• **WORK ORDER**:
Reproduce everything from the start of the lines below down to and including the line that contains "iPhone Screenshots", with no changes.

------------------------------------

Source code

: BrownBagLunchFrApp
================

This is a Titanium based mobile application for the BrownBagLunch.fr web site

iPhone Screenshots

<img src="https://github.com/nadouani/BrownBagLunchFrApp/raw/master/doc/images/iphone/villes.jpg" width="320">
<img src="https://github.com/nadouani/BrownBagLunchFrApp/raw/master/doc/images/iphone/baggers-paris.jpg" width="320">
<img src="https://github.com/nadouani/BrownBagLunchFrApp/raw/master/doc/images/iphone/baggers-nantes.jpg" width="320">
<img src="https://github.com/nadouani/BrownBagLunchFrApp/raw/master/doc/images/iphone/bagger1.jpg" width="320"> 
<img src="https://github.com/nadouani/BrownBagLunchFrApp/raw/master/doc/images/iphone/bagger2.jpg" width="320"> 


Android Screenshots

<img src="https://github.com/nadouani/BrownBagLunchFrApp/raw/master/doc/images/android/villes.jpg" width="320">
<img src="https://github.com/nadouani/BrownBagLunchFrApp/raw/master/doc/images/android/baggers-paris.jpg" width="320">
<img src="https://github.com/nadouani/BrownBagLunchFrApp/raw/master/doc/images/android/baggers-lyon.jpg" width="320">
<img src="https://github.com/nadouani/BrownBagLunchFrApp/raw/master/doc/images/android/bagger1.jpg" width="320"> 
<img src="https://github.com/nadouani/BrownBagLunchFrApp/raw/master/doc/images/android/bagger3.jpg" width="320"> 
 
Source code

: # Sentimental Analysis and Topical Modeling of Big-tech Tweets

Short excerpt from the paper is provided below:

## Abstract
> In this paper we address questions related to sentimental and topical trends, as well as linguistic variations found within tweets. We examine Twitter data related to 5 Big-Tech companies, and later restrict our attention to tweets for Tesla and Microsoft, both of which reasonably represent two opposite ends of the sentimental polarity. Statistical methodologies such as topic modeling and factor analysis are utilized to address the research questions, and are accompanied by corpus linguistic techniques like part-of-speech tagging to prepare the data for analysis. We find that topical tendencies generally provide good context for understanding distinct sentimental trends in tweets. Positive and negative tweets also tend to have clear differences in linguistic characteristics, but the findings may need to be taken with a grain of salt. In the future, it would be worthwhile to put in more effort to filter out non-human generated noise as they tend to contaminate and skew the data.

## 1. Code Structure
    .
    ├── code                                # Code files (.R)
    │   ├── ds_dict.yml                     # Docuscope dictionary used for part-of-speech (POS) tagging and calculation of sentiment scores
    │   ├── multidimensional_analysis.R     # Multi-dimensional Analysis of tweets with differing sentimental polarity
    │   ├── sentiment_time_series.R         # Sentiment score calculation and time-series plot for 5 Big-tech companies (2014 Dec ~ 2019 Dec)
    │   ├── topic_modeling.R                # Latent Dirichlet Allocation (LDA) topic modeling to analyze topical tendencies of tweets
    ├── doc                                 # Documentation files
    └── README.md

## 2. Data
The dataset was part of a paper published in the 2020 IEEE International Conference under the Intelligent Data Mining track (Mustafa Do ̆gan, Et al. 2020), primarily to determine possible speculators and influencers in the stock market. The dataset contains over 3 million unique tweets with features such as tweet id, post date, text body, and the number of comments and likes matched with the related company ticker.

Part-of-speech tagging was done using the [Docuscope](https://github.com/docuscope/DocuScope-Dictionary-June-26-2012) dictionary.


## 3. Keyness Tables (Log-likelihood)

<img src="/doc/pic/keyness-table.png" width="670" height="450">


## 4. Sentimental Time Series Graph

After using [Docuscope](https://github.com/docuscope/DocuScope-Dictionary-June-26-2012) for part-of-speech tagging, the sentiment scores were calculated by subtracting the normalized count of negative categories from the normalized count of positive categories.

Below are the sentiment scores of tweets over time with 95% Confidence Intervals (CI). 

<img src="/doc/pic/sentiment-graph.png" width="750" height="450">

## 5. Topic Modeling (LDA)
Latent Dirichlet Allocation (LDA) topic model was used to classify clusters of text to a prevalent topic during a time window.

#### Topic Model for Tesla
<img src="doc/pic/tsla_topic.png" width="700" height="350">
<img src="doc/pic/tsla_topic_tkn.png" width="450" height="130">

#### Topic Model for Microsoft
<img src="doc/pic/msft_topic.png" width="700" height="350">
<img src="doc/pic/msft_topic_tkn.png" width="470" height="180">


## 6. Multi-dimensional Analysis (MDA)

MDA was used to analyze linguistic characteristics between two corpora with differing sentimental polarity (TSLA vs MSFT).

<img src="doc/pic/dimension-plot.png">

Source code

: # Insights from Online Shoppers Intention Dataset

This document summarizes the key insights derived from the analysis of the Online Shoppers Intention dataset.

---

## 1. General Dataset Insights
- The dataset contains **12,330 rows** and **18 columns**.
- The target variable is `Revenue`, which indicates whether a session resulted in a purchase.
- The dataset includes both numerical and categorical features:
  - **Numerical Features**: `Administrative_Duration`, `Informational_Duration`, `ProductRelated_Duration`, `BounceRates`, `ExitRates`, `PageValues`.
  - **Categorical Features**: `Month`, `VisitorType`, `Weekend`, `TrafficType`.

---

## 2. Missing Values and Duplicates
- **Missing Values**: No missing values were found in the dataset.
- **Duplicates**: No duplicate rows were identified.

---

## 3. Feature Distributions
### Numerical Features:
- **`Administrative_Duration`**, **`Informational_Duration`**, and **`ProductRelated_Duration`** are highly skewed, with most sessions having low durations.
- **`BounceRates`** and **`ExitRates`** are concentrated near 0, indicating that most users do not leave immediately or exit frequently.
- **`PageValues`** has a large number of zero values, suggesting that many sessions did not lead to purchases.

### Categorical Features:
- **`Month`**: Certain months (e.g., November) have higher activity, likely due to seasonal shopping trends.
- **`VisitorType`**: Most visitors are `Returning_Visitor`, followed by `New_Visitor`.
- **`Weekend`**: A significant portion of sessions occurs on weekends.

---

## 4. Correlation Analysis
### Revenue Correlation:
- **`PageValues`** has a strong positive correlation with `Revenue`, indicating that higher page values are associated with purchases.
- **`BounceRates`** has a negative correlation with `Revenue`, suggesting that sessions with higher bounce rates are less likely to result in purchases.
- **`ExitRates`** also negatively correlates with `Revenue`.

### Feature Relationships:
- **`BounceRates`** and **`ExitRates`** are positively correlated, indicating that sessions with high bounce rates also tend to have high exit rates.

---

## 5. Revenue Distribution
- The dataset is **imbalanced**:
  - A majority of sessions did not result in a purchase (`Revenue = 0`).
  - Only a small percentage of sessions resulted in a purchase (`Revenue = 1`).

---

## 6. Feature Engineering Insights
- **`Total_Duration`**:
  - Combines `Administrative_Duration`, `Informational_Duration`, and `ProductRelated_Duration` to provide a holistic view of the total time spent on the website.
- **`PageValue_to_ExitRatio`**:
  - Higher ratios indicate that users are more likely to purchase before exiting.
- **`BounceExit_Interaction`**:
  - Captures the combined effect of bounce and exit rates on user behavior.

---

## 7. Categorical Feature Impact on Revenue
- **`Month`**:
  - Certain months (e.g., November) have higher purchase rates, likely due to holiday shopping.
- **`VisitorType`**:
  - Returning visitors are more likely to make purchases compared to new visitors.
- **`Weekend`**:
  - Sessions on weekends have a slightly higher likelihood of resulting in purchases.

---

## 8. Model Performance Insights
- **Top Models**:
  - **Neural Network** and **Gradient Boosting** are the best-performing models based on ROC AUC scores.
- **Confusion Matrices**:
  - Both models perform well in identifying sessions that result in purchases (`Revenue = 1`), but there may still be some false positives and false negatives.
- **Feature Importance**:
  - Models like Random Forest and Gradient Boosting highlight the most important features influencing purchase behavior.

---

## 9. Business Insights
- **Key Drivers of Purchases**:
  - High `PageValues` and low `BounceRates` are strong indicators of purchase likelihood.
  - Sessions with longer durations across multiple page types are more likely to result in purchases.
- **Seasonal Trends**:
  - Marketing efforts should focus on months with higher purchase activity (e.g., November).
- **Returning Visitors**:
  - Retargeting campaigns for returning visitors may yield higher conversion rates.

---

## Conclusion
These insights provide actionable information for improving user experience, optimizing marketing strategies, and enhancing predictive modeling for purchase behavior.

------------------------------------

• **RESPONSE FOR THIS EXERCISE**:
Source code

: BrownBagLunchFrApp
================

This is a Titanium based mobile application for the BrownBagLunch.fr web site

iPhone Screenshots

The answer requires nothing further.